European Resuscitation Journal: Impact of electronic cardiac (ECG) monitoring on delivery room resuscitation and neonatal outcomes



In 2016, the neonatal resuscitation guidelines suggested electronic cardiac (ECG) monitoring to assess heart rate for an infant receiving positive pressure ventilation immediately after birth. Our aim was to study the impact of ECG monitoring on delivery room resuscitation interventions and neonatal outcomes.


Observational cohort study compared maternal, perinatal and infant characteristics, before (retrospective cohort, calendar year 2015) and after (prospective cohort, calendar year 2017) implementation of ECG monitoring in the delivery room. Association of ECG monitoring with delivery room resuscitation practice interventions and neonatal outcomes was assessed using unadjusted and adjusted multivariable regression analyses.

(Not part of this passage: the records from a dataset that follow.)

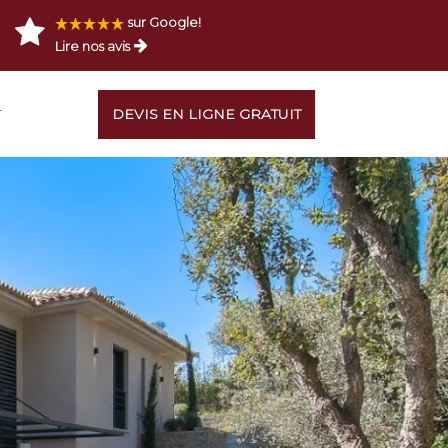
sur Google!
Lire nos avis
T
DEVIS EN LIGNE GRATUIT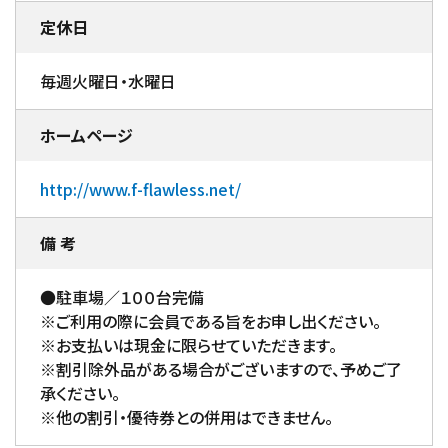
定休日
毎週火曜日・水曜日
ホームページ
http://www.f-flawless.net/
備 考
●駐車場／１００台完備
※ご利用の際に会員である旨をお申し出ください。
※お支払いは現金に限らせていただきます。
※割引除外品がある場合がございますので、予めご了
承ください。
※他の割引・優待券との併用はできません。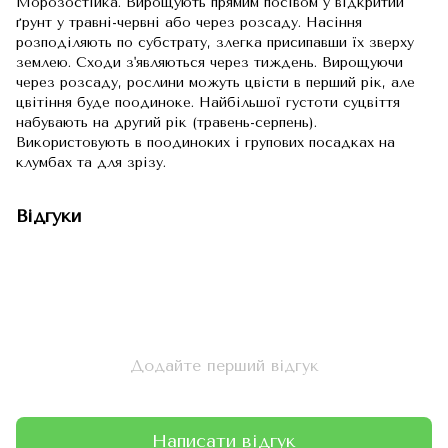
Морозостійка. Вирощують прямим посівом у відкритий
ґрунт у травні-червні або через розсаду. Насіння
розподіляють по субстрату, злегка присипавши їх зверху
землею. Сходи з'являються через тиждень. Вирощуючи
через розсаду, рослини можуть цвісти в перший рік, але
цвітіння буде поодиноке. Найбільшої густоти суцвіття
набувають на другий рік (травень-серпень).
Використовують в поодиноких і групових посадках на
клумбах та для зрізу.
Відгуки
Додайте перший відгук
Написати відгук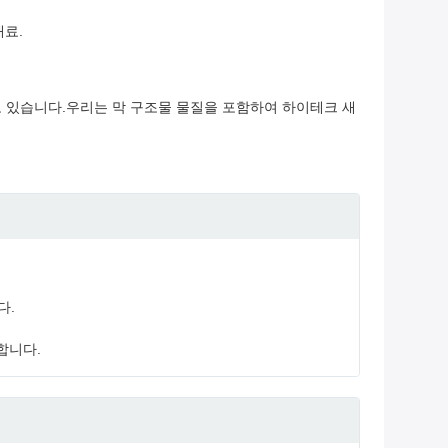
재료.
 있습니다.우리는 막 구조물 물질을 포함하여 하이테크 새
다.
합니다.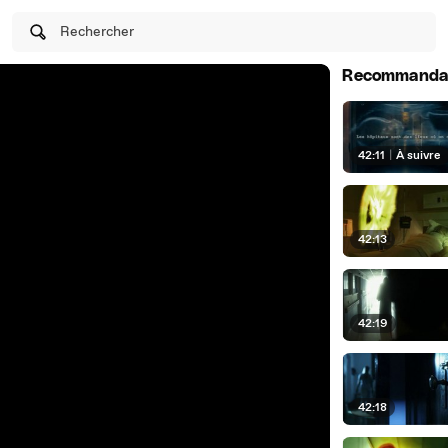
Rechercher
Recommanda
42:11
|
À suivre
42:13
42:19
42:18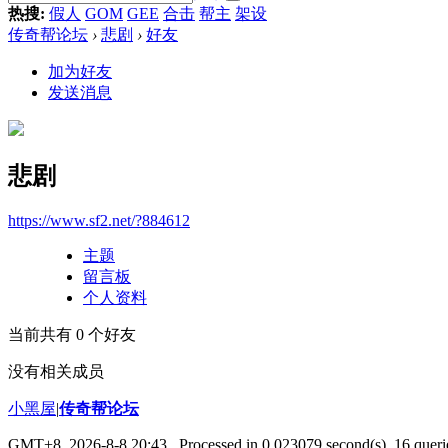
热搜:
假人
GOM
GEE
合击
帮主
架设
传奇帮论坛
›
悲剧
›
好友
加为好友
发送消息
悲剧
https://www.sf2.net/?884612
主题
留言板
个人资料
当前共有
0
个好友
没有相关成员
小黑屋
|
传奇帮论坛
GMT+8, 2026-8-8 20:43
, Processed in 0.023079 second(s), 16 querie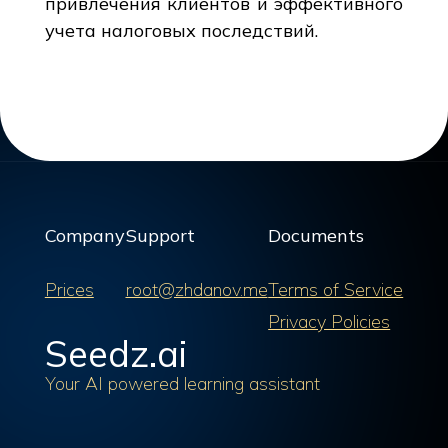
привлечения клиентов и эффективного
учета налоговых последствий.
Company
Support
Documents
Prices
root@zhdanov.me
Terms of Service
Privacy Policies
Seedz.ai
Your AI powered learning assistant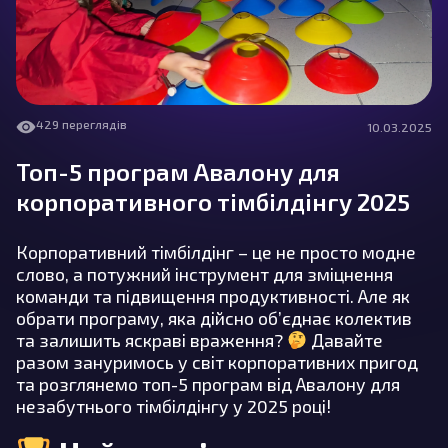
429 переглядів
10.03.2025
Топ-5 програм Авалону для
корпоративного тімбілдінгу 2025
Корпоративний тімбілдінг – це не просто модне
слово, а потужний інструмент для зміцнення
команди та підвищення продуктивності. Але як
обрати програму, яка дійсно об’єднає колектив
та залишить яскраві враження?
Давайте
разом зануримось у світ корпоративних пригод
та розглянемо топ-5 програм від Авалону для
незабутнього тімбілдінгу у 2025 році!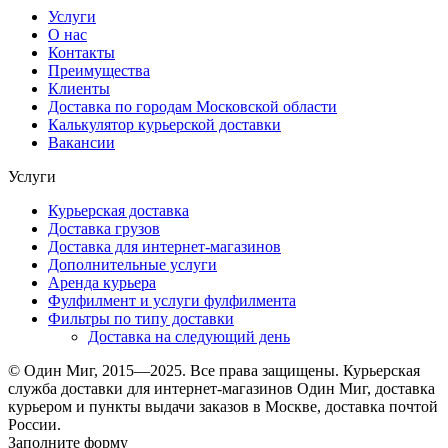
Услуги
О нас
Контакты
Преимущества
Клиенты
Доставка по городам Московской области
Калькулятор курьерской доставки
Вакансии
Услуги
Курьерская доставка
Доставка грузов
Доставка для интернет-магазинов
Дополнительные услуги
Аренда курьера
Фулфилмент и услуги фулфилмента
Фильтры по типу доставки
Доставка на следующий день
© Один Миг, 2015—2025. Все права защищены. Курьерская
служба доставки для интернет-магазинов Один Миг, доставка
курьером и пункты выдачи заказов в Москве, доставка почтой
России.
Заполните форму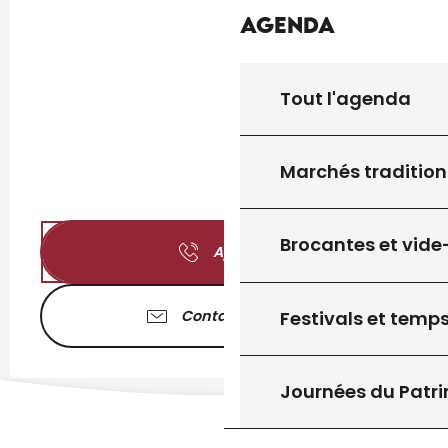
Agenda
Tout l'agenda
Marchés tradition
Brocantes et vide
Appeler
Festivals et temps
Contactez-nous
Journées du Patr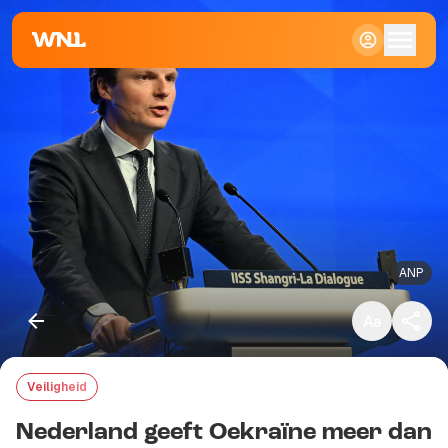
Klein
Standaard
Groot
ANP
Veiligheid
Kopieer link
Nederland geeft Oekraïne meer dan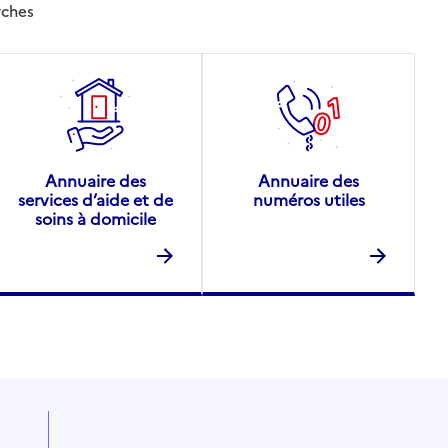
rches
Annuaire des
Annuaire des
services d’aide et de
numéros utiles
soins à domicile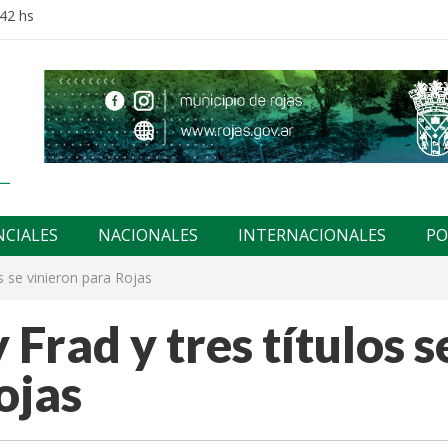
:42 hs
NCIALES
NACIONALES
INTERNACIONALES
PO
os se vinieron para Rojas
 Frad y tres títulos s
ojas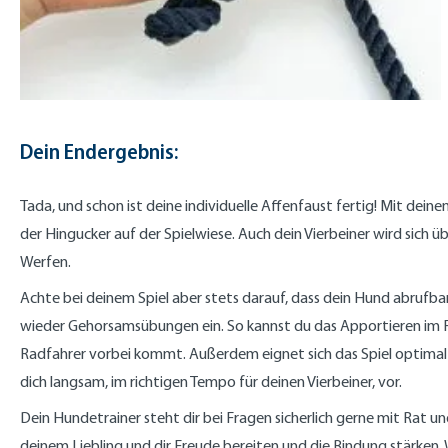
Dein Endergebnis:
Tada, und schon ist deine individuelle Affenfaust fertig! Mit dein
der Hingucker auf der Spielwiese. Auch dein Vierbeiner wird sich ü
Werfen.
Achte bei deinem Spiel aber stets darauf, dass dein Hund abrufbar 
wieder Gehorsamsübungen ein. So kannst du das Apportieren im F
Radfahrer vorbei kommt. Außerdem eignet sich das Spiel optimal zu
dich langsam, im richtigen Tempo für deinen Vierbeiner, vor.
Dein Hundetrainer steht dir bei Fragen sicherlich gerne mit Rat und
deinem Liebling und dir Freude bereiten und die Bindung stärken.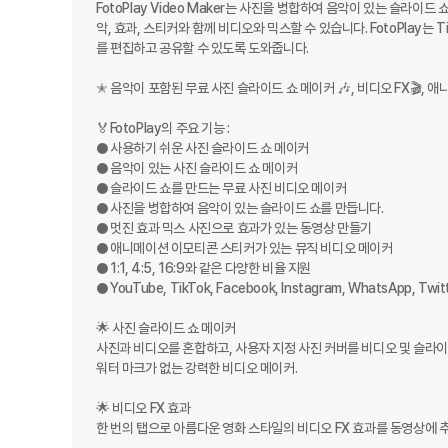
FotoPlay Video Maker는 사진을 병합하여 음악이 있는 슬라이드 
악, 효과, 스티커와 함께 비디오와 믹스할 수 있습니다. FotoPlay는 Tik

Of 632 newly born infants who received positive pressure ventilation in the delivery room, ECG monitoring was performed in 369 (the prospective cohort) compared with no ECG monitoring in 263 (the retrospective cohort). Compared to neonates in the retrospective cohort, neonates with ECG monitoring had a significantly lower endotracheal intubation rate (36% vs 48%, P < .005) in the delivery room and higher 5-min Apgar scores (7 [5–8] vs 6 [5–8], P < .05). There was no difference in mortality (31 [8%] vs 23 [9%]), but infants who received ECG monitoring had increased odds of receiving chest compressions with an adjusted odds ratio of 3.6 (95% confidence interval: 1.4–9.5).


Introduction of ECG monitoring in the delivery room was associated with fewer endotracheal intubations, and an increase use of chest compressions with no difference in mortality.